Thoughts on Using AI like Open ChatGPT
Open ChatGPT continues to cause uproar as people feed it university level tests and ask it to write abstracts and academic articles.
The obvious answer to this ‘threat’ to English language learning is to do any written work which is evaluated in the classroom and ban electronic devices while doing so. Problem solved. Next!
Let’s take a different tack and look at three ideas how teachers can use it for their and their students’ benefit.
1. Use OpenChatGPT as source of ideas
We can ask it to provide ten advantages and ten disadvantages of a particular issue or situation, for example.
Armed with these ideas we can ask students to brainstorm the same and we can feed in ideas from our GPT-created list. This helps us look very knowledgeable about the topic. Students can then write an essay based on these ideas.
Or we could give each student or student pair one of the ideas each and they have to use this idea in a discussion with other students in a group e.g., deciding which ideas are the most important.

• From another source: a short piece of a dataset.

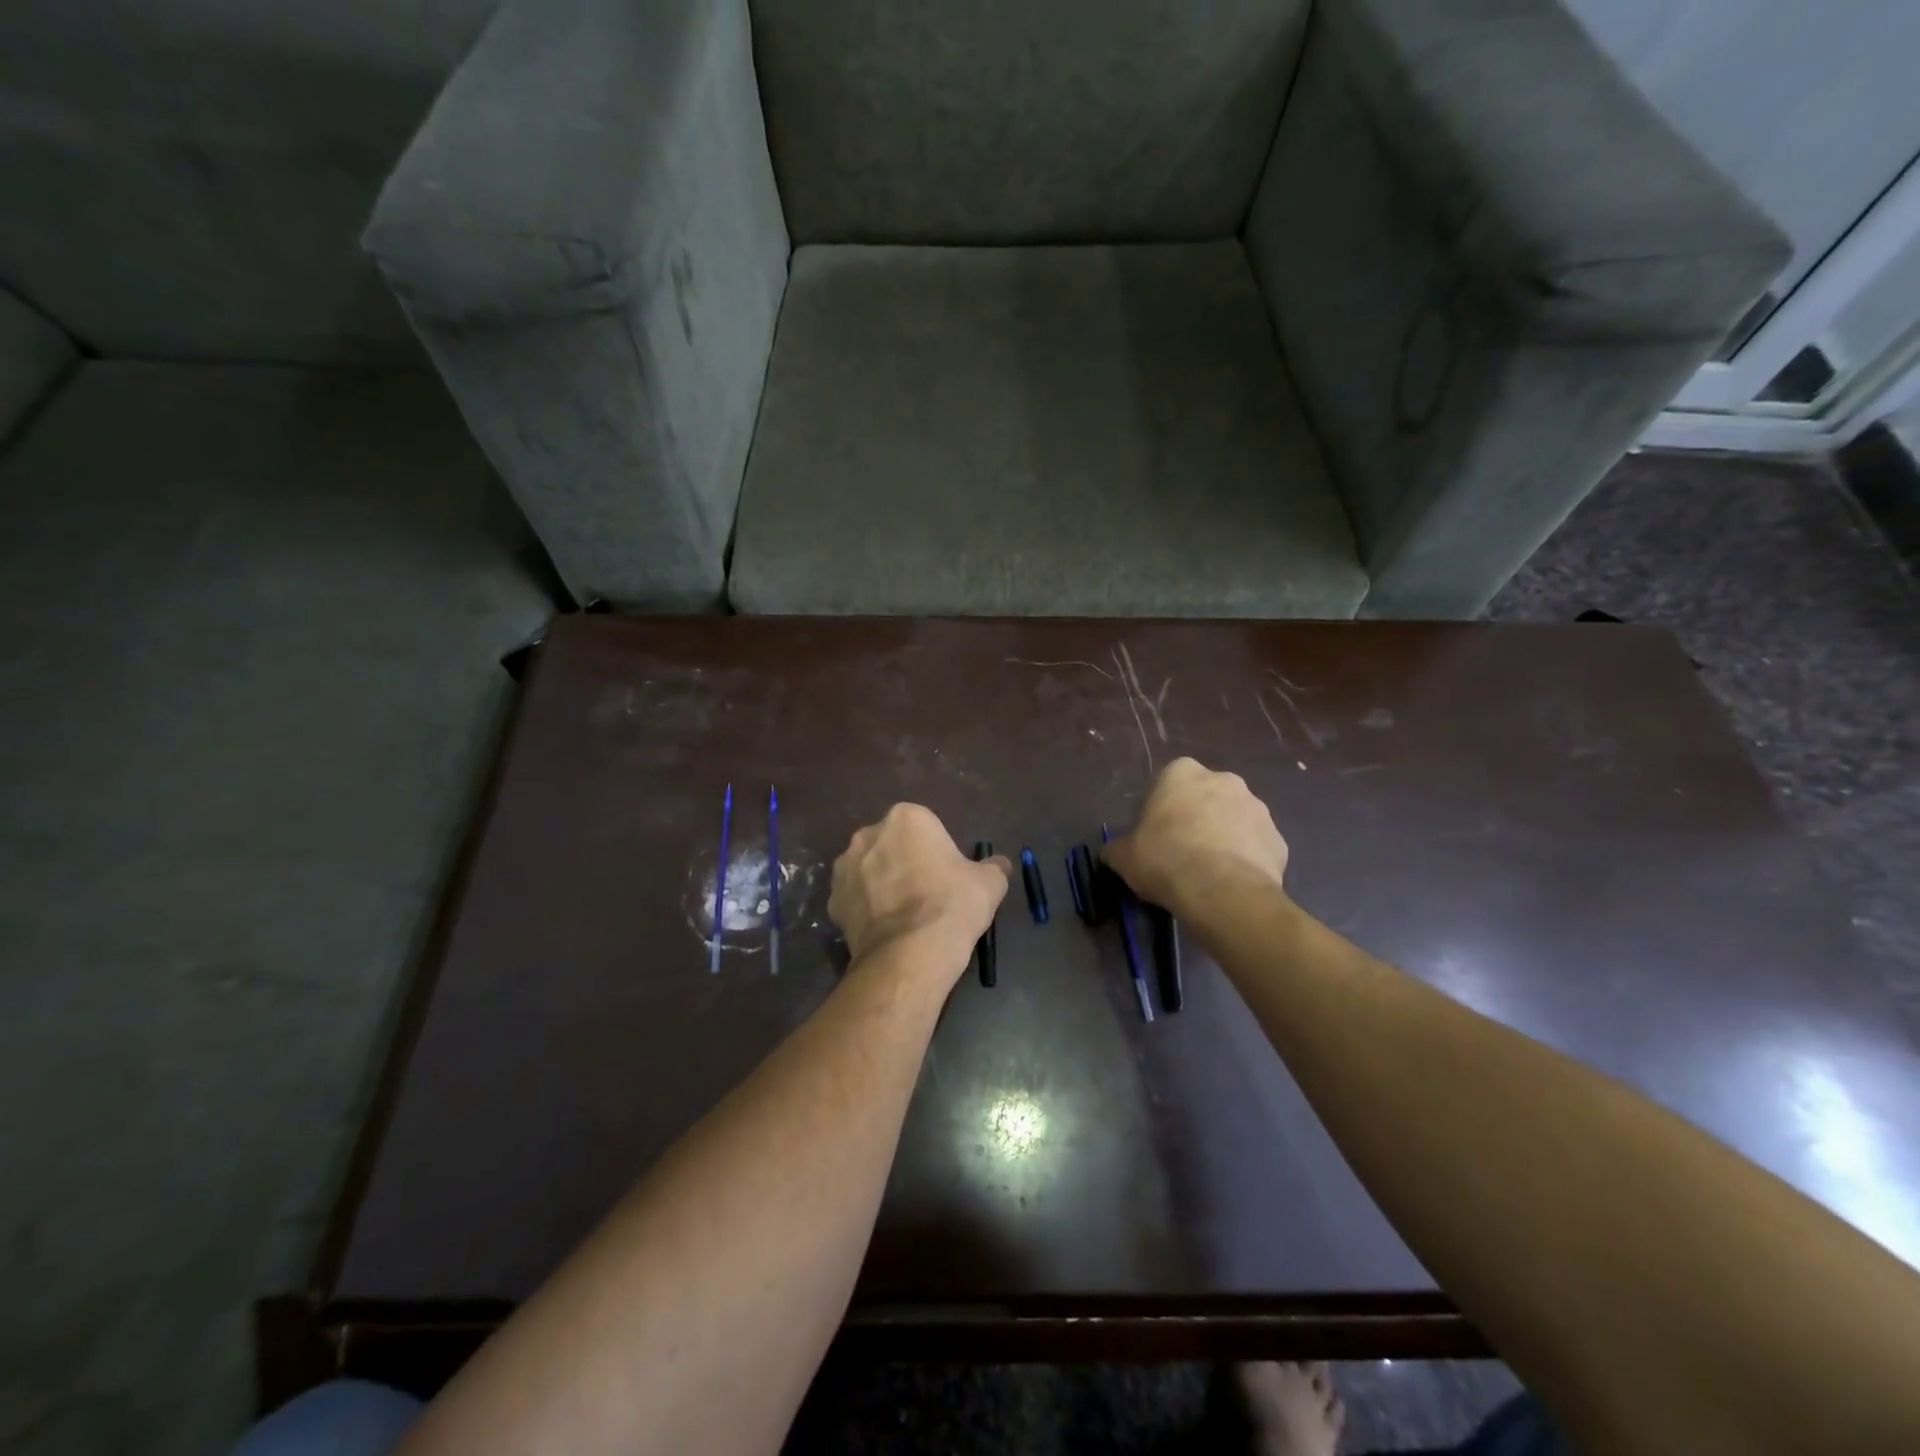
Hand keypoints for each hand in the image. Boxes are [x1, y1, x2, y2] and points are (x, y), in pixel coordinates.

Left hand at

They cannot show their text to anyone else, but they can read out/tell their idea to the group.
Or we could give the students the AI generated lists and they could rank them in order of importance and then choose three advantages and three disadvantages and write an essay (in class) using these ideas.
2. Use Open ChatGPT as source of model texts
We can ask GPT to write an essay based on an essay question and once we have checked and revised the essay, we can do a number of things with it.
a/ discuss why the essay is (or is not) a good response to the question.
b/ create a gapfill of the essay.
c/ create a sentence re-ordering task of the essay.
d/ Ask students to compare their response to the essay question with the GPT response. What are the similarities and differences, and so on?
Or we can leave the essay as is if it is not a particularly good response and ask the students to improve it.
Or we can add errors into the essay, for instance grammatical or lexical errors, and ask students to correct the text.
3. Use Open ChatGPT to generate texts from different viewpoints
We can ask it to generate a text in favour of an issue, and one against an issue. We can then give these source texts to the students who use the ideas in the text to write an essay on the topic.
Basically, we can use GPT as a source of ideas and texts which we can then use with the students in some way. We then do not have to think up the ideas ourselves, but we should remember to review and/or edit what Open ChatGPT gives us, because it is not very intelligent and might make mistakes and contain errors.